Pork and Broccoli Stir Fry

Craving some stir fry? This Chinese inspired dish will fix the problem!

An interesting fact:  if you order this dish in China, the broccoli will look nothing like this.  I explain in the video…

Pork and Broccoli with Oyster Sauce

 Ingredients : 

2 pounds pork tenderloin sliced into 2 inch wide strips with the grain, then sliced against the grain into 1/8 inch slices 

3/8 Cup Soy Sauce  

2 T Dry Sherry 

1/4 cup Chicken Broth (Better Than Bouillon Roasted Chicken Base)  

5/8 cup Oyster Sauce (Lee Kum Kee Premium Oyster Sauce)  

2 T brown sugar  

2 t toasted sesame oil (Ottogi Premium Roasted Sesame Oil)  

2 t cornstarch  

12 medium minced cloves of garlic 

2 inches minced fresh ginger (about 2 T) 

6 T Peanut Oil  

2.5 pounds broccoli florets, cut into 1/8” slices 

2/3 cups water 

2 small red bell peppers, cored, seeded and cut into 1/4 inch slivers 

 

Garnish: 

6 green onions cut into 1/2 in pieces 

1 T toasted sesame seeds  

 

1. First, get organized. When cooking stir fry, things happen fast, so you want to get everything together, have things grouped that go into the pan at the same time, and have dishes ready for when things come out of the pan to go back in later. 

2. Get the pork cut up first. If it is partially frozen, the cutting goes easier, but no too frozen because we want it to soak up the soy sauce. Once your pork is sliced, combine it with the soy sauce in a bowl. We want it sitting in the soy sauce for 10 to 60 minutes. If the pork is still pretty stiff after mixing it with the soy sauce, leave it out until it is fully thawed. Once it is thawed, cover the bowl with plastic wrap and place it in the refrigerator. 

3. As the pork is marinading, get you garlic and ginger minced and your broccoli, peppers and green onions cut up with all 3 going into separate bowls. 

4. Combine the dry sherry, chicken broth, oyster sauce, brown sugar, sesame oil and cornstarch in a bowl and whisk to mix.

5. Combine the garlic, ginger and 3 T of the peanut oil in another bowl. 

6. Drain the pork and discard the liquid. 

7. Heat 1 T of peanut oil in a large non-stick skillet or wok on high heat. Add half the pork spreading it out to a single layer as best you can and cook without stirring for about a minute, then stir and cook until the pork is browned around the edges (about 30 more seconds, up to 1 minute). Transfer the pork to a clean bowl and repeat with the remaining pork. 

8. Add 2 T of peanut oil to the empty skillet/wok, still on high heat. Once the oil begins to smoke, add the broccoli and cook for about 30 seconds.

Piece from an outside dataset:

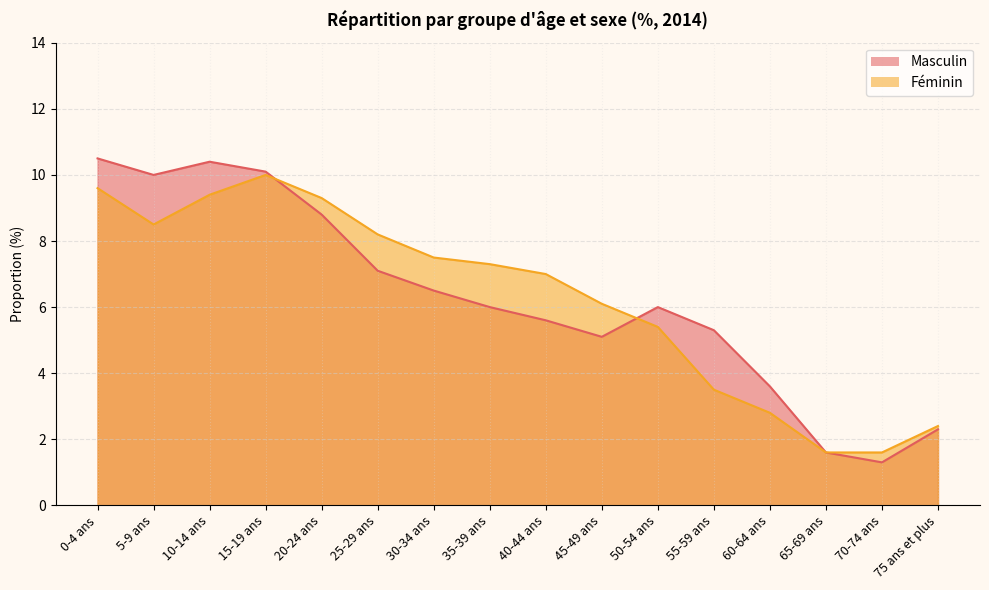

True or false: Masculin and Féminin cross at least once.

True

Add the water, cover the pan, lower the heat to medium and steam the broccoli until it is tender-crisp (about 2-3 minutes), then transfer the broccoli to a paper towel lined plate. 

9. Add the remaining 3 T of peanut oil to the skillet/wok and return the heat to high. Once the oil begins to smoke, add the bell peppers and cook until browned in spots (about 90 seconds). Clean an area in the middle of the skillet/wok and add the ginger and garlic. After about 30 seconds, when the mixture becomes fragrant, mix together with the peppers. 

10. Return the pork and broccoli and toss to combine. Once all is warmed, give the sauce a final whisk and add to the skillet/wok, stirring until the sauce has thicken and has thoroughly coated everything. 

11. Remove you masterpiece from the skillet and serve over rice, garnishing with a sprinkling of the green onions and sesame seeds. ENJOY!